苦境の只中にある天才

本日、[曹植作品訳注稿]に「当牆欲高行」を公開しました。
これまでに[日々雑記]で触れたことのある作品から順次公開しようと思っておりますが、
改めて訳注というかたちに整えるには、かなりの手直しが必要だと痛感します。
(雑記では気楽に書いていられたのですが。)

この楽府詩「当牆欲高行」には、
『楚辞』という古典に由来する表現も、俗諺も、混然一体となって注ぎ込まれています。

また、『楚辞』とともにかなり強く意識しているように思われたのが、
前漢の辞賦作家、鄒陽の「獄中上書自明(獄中にて上書し自ら明らむ)」(『文選』巻39)です。

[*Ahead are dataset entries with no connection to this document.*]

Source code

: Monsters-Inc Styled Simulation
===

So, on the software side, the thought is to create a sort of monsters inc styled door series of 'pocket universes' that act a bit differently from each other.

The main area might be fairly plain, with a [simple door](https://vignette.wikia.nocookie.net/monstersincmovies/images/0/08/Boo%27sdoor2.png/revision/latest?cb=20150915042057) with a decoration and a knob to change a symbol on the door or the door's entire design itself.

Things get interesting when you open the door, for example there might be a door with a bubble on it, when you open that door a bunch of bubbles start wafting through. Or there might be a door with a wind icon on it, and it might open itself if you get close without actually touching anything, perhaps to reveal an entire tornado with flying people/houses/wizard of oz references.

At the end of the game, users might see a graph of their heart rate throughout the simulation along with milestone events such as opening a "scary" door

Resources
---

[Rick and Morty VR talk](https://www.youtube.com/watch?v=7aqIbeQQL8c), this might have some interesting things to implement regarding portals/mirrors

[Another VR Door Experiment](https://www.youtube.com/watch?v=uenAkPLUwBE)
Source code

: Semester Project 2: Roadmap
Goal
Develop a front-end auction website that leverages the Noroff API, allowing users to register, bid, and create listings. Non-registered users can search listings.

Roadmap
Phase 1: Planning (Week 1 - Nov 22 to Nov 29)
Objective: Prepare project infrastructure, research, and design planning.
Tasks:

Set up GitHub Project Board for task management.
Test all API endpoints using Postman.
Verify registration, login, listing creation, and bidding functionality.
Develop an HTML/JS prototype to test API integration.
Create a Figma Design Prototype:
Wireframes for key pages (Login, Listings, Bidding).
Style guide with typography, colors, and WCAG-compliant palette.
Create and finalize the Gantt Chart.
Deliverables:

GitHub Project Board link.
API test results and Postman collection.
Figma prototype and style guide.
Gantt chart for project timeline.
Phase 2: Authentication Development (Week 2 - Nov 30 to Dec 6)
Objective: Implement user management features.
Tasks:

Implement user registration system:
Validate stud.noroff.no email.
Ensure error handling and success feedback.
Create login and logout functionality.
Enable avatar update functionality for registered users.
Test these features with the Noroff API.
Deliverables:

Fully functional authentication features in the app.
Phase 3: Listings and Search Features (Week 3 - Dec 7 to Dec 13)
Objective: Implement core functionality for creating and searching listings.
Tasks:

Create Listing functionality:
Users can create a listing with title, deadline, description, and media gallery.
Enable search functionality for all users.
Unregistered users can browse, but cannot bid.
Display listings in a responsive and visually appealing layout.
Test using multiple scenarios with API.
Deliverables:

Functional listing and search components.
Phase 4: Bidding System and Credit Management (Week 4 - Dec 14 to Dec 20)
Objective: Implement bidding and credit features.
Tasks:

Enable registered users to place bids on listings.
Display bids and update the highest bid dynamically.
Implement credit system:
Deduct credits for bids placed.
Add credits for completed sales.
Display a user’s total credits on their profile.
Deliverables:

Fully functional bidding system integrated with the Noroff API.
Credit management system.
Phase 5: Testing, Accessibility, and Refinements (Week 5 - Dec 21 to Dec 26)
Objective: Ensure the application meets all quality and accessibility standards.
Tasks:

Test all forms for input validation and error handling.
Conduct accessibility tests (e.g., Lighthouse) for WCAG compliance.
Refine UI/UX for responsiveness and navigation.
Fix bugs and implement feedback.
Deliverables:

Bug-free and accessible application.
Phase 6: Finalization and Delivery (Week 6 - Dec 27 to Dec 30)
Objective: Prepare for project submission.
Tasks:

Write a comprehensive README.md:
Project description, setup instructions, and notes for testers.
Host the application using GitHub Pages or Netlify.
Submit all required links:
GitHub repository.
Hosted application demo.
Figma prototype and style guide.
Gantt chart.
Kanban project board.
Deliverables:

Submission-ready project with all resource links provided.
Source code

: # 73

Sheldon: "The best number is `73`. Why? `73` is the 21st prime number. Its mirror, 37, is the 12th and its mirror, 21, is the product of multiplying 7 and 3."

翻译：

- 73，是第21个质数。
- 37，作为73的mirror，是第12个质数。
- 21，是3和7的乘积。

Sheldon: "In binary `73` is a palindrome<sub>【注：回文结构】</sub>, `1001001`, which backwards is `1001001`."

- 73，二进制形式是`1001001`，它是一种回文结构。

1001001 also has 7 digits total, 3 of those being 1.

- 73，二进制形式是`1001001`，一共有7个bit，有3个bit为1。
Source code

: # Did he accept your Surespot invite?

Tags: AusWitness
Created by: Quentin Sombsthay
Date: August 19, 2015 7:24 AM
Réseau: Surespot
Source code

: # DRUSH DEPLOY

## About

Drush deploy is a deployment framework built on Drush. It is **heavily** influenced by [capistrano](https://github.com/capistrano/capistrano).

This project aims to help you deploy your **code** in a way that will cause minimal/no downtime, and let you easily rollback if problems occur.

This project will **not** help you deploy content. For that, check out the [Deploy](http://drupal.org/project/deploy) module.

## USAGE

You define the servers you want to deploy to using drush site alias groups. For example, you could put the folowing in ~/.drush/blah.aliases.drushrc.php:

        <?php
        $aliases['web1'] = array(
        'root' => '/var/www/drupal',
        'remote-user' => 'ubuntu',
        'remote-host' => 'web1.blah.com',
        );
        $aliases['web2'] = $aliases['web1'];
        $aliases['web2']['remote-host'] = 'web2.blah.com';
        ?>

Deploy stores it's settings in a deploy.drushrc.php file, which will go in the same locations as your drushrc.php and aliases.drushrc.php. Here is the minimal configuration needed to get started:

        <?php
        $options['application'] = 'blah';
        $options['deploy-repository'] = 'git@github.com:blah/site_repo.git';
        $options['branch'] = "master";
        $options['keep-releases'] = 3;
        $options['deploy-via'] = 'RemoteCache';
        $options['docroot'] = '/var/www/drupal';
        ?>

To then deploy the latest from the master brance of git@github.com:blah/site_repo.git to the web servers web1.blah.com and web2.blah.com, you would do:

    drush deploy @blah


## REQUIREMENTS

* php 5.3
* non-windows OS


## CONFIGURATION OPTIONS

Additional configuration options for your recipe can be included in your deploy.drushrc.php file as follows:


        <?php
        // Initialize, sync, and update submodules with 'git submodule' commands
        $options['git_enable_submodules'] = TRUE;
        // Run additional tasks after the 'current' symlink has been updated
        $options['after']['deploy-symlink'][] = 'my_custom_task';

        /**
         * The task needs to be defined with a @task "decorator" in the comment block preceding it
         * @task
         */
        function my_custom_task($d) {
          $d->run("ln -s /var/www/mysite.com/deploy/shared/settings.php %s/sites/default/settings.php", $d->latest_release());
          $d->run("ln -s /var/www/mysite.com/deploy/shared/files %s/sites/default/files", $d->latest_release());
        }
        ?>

*
表現のみではなく、この上書が持つ文脈をも踏まえていると感じました。

『三国志』巻19「陳思王植伝」によると、
彼は十歳あまりで『詩経』『論語』『楚辞』及び漢代の辞賦作品、数十万言を諳んじ、
かつて、父曹操に「代作してもらったのか」と問われると、
「言葉が出れば「論」となり、筆を下せば「章」となります」云々と答えたといいます。
当時の議論は、対句的均衡のとれた美しい言語の応酬といった様相でしたし、
「章」は、文(あや)なす言語芸術作品の意であって、今の「文章(散文)」とは異なります。

このように、美しい言葉が即興で次々にあふれ出てくる、
そこには雅俗の区別はなく、正統的な古典も民間に流布する俗諺も同列に用いられる、
これが、恵まれた環境の中で培われた、曹植の言語表現のあり様でしょう。

「当牆欲高行」は、そんな曹植が苦境の只中で詠じた作品です。

それではまた。

2020年2月20日

*古直『曹子建詩箋』巻4に指摘されている。